## What you should do
Write the lines out again, from the top of the material to the line containing "Nowy Wóz w OSP Giżyce", pictures excluded.

Start of Dataset entries

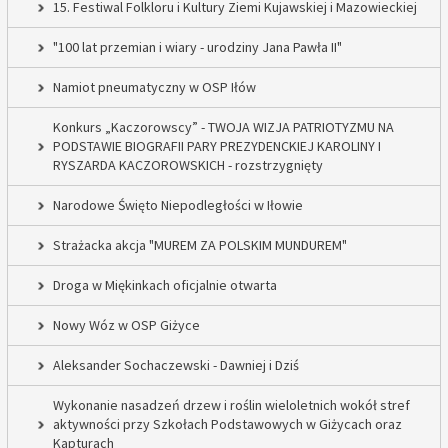
15. Festiwal Folkloru i Kultury Ziemi Kujawskiej i Mazowieckiej
"100 lat przemian i wiary - urodziny Jana Pawła II"
Namiot pneumatyczny w OSP Iłów
Konkurs „Kaczorowscy” - TWOJA WIZJA PATRIOTYZMU NA
PODSTAWIE BIOGRAFII PARY PREZYDENCKIEJ KAROLINY I
RYSZARDA KACZOROWSKICH - rozstrzygnięty
Narodowe Święto Niepodległości w Iłowie
Strażacka akcja "MUREM ZA POLSKIM MUNDUREM"
Droga w Miękinkach oficjalnie otwarta
Nowy Wóz w OSP Giżyce
Aleksander Sochaczewski - Dawniej i Dziś
Wykonanie nasadzeń drzew i roślin wieloletnich wokół stref
aktywności przy Szkołach Podstawowych w Giżycach oraz
Kapturach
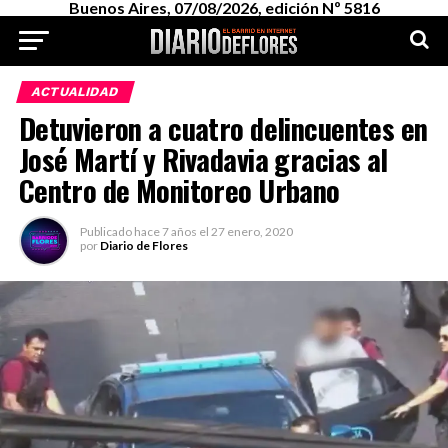
Buenos Aires, 07/08/2026, edición Nº 5816
ACTUALIDAD
Detuvieron a cuatro delincuentes en
José Martí y Rivadavia gracias al
Centro de Monitoreo Urbano
Publicado
hace 7 años
el
27 enero, 2020
por
Diario de Flores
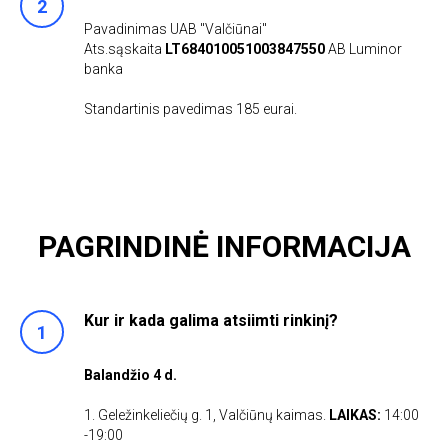
Pavadinimas UAB "Valčiūnai"
Ats.sąskaita
LT684010051003847550
AB Luminor
banka
Standartinis pavedimas 185 eurai.
PAGRINDINĖ INFORMACIJA
Kur ir kada galima atsiimti rinkinį?
Balandžio 4 d.
1. Geležinkeliečių g. 1, Valčiūnų kaimas.
LAIKAS:
14:00
-19:00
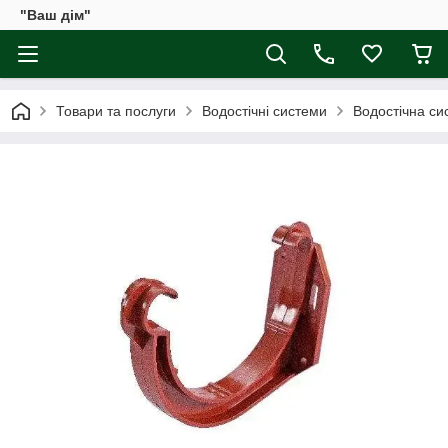
"Ваш дім"
Товари та послуги
Водостічні системи
Водостічна сис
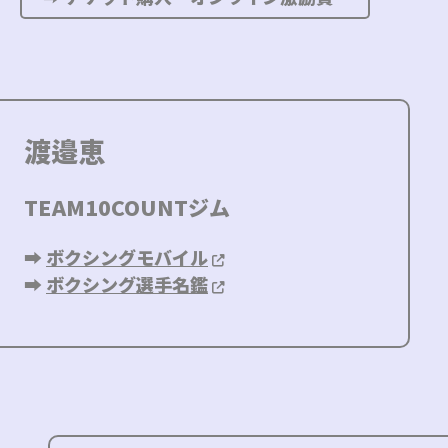
渡邉恵
TEAM10COUNTジム
➡︎
ボクシングモバイル
➡︎
ボクシング選手名鑑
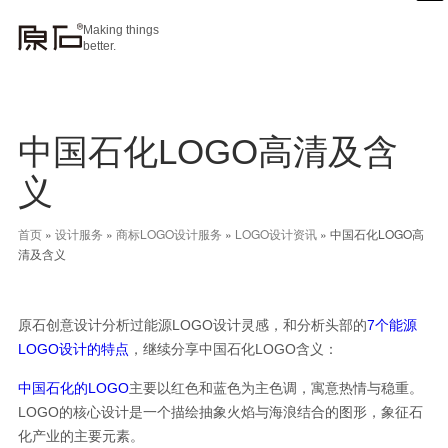
Making things
better.
中国石化LOGO高清及含
义
首页
»
设计服务
»
商标LOGO设计服务
»
LOGO设计资讯
»
中国石化LOGO高
清及含义
原石创意设计分析过能源LOGO设计灵感，和分析头部的
7个能源
LOGO设计的特点
，继续分享中国石化LOGO含义：
中国石化的LOGO
主要以红色和蓝色为主色调，寓意热情与稳重。
LOGO的核心设计是一个描绘抽象火焰与海浪结合的图形，象征石
化产业的主要元素。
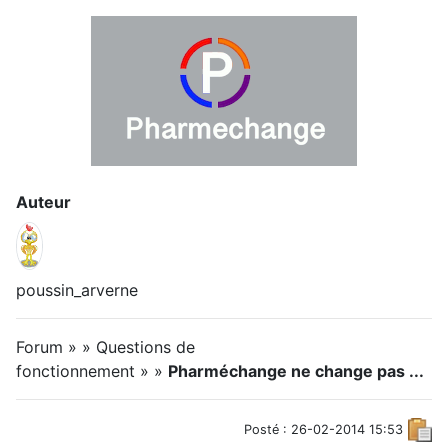
Auteur
poussin_arverne
Forum » » Questions de
fonctionnement » »
Pharméchange ne change pas ...
Posté : 26-02-2014 15:53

End of Dataset entries

## Answer to the exercise
15. Festiwal Folkloru i Kultury Ziemi Kujawskiej i Mazowieckiej
"100 lat przemian i wiary - urodziny Jana Pawła II"
Namiot pneumatyczny w OSP Iłów
Konkurs „Kaczorowscy” - TWOJA WIZJA PATRIOTYZMU NA
PODSTAWIE BIOGRAFII PARY PREZYDENCKIEJ KAROLINY I
RYSZARDA KACZOROWSKICH - rozstrzygnięty
Narodowe Święto Niepodległości w Iłowie
Strażacka akcja "MUREM ZA POLSKIM MUNDUREM"
Droga w Miękinkach oficjalnie otwarta
Nowy Wóz w OSP Giżyce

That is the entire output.